There were fierce clashes between Ukrainian and Russian troops on Thursday as forces loyal to Moscow attempted to dislodge Ukrainian fighters from their positions around the cities of Avdiivka and Bakhmut in eastern Ukraine's Donetsk region.
While the city of Donetsk itself has been controlled by pro-Russian separatists since 2014, the Ukrainian army continues to hold large areas of the surrounding Donetsk region, though Russian forces say they are now making significant territorial gains.
Nevertheless, the Ukrainian General Staff said on Thursday that its forces had successfully fought off Russian attacks north-east and east of the Donetsk region towns of Soledar and Bakhmut, while they said fighting was ongoing to the south of Bakhmut.
However, Brigadier General Olexiy Hromov, deputy chief of the Ukrainian General Staff, confirmed that Ukrainian troops had been forced to withdraw from the village of Semyhirya and their positions south-east of Avdiivka.
The general staff report also said that Ukrainian forces had repelled Russian advances to the north of the city of Sloviansk in the Donetsk region, as well as in the Kherson and Kharkiv regions, despite Russian aerial attacks and the shelling of dozens of Ukrainian positions along the front line.
Ukraine's second city Kharkiv was shelled by Russian artillery on Thursday evening, according to the city's mayor, Ihor Terekhov. Initial reports said that three people were injured in the attacks.
"I ask everyone to stay in shelters and exercise maximum caution!" Terekhov wrote. While Ukrainian forces have successfully managed to push Russian troops back from Kharkiv, the city remains in range of Russian artillery.

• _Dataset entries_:
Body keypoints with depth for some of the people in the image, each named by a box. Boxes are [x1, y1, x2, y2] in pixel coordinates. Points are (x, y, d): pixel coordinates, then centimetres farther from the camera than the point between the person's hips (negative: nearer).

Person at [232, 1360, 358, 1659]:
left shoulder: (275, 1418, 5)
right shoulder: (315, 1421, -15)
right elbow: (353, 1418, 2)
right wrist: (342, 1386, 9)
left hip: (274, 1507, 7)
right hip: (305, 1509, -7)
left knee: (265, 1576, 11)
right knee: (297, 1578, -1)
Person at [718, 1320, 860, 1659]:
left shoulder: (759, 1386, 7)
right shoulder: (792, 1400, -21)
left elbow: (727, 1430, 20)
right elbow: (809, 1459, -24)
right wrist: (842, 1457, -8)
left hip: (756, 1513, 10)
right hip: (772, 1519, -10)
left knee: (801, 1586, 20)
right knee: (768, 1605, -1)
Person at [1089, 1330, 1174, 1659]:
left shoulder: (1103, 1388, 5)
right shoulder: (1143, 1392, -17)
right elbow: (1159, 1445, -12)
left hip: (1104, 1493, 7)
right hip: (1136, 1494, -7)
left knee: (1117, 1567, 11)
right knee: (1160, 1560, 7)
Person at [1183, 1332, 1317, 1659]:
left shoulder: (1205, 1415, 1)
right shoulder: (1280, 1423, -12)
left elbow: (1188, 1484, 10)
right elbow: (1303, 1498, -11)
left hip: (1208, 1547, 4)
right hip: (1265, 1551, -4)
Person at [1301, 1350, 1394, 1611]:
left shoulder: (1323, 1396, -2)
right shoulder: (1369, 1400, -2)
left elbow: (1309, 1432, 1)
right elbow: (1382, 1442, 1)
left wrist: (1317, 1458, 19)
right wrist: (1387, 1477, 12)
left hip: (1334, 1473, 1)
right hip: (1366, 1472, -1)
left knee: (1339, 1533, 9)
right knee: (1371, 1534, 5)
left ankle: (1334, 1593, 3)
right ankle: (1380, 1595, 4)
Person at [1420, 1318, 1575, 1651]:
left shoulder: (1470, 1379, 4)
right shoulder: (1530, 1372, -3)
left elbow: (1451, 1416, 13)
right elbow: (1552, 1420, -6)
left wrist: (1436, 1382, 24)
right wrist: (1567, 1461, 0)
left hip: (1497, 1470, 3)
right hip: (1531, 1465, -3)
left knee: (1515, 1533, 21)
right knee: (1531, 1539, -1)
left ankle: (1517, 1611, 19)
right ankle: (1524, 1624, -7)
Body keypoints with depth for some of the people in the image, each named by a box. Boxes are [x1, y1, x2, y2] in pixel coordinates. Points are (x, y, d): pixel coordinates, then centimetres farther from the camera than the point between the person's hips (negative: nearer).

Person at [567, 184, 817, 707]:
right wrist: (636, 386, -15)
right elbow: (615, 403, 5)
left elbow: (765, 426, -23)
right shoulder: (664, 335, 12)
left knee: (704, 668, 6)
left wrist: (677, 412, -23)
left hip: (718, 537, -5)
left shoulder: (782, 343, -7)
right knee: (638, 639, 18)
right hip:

• _DIRECTIONS FOR THIS TASK_: Continue the report on the fighting in eastern Ukraine from the point where it stops.

• _RESPONSE BELOW_:
In the Russian-occupied Luhansk region, Ukrainian partisans reportedly shot and injured the mayor of Bilovodsk and his deputy for alleged collaboration, according to Luhansk regional governor Serhii Haidai.
Meanwhile, less than a week after dozens of Ukrainian prisoners of war were killed in an attack on a prison in Olenivka, near the city of Donetsk, UN Secretary General António Guterres announced he would be initiating a fact-finding investigation into the incident, following a request from both Russia and Ukraine.
Moscow and Kyiv have each blamed the other for the attack, with Kremlin spokesperson Dmitry Peskov claiming on Thursday that it had been "absolutely proven" that Ukraine was responsible for the deaths of its own soldiers.
While Ukrainian President Volodymr Zelenksy did not comment on the Russian accusations directly, he did react furiously to an Amnesty International report that accused the Ukrainian military of violating international law in its use of residential buildings, schools, and hospitals in its ground war against invading Russian troops.
Zelensky accused Amnesty of victim blaming in his Thursday evening video address, adding that anyone doing such a thing "cannot but realize that it helps the terrorists."
Ukrainian Defence Minister Oleksii Reznikov was just strident in his condemnation of the report, writing on Facebook that any attempt "to question the right of Ukrainians to resist genocide, to protect their families and homes" was a "perversion."
As Kyiv continued to lobby the West for more weapons to fight off the Russian invasion, North Macedonia returned four Russian Sukhoi Su-25 fighter jets it had acquired from Ukraine in 2001 to Kyiv, according to reports. The country also donated some of its Soviet-built T-72 tanks in a show of solidarity with Zelensky's government.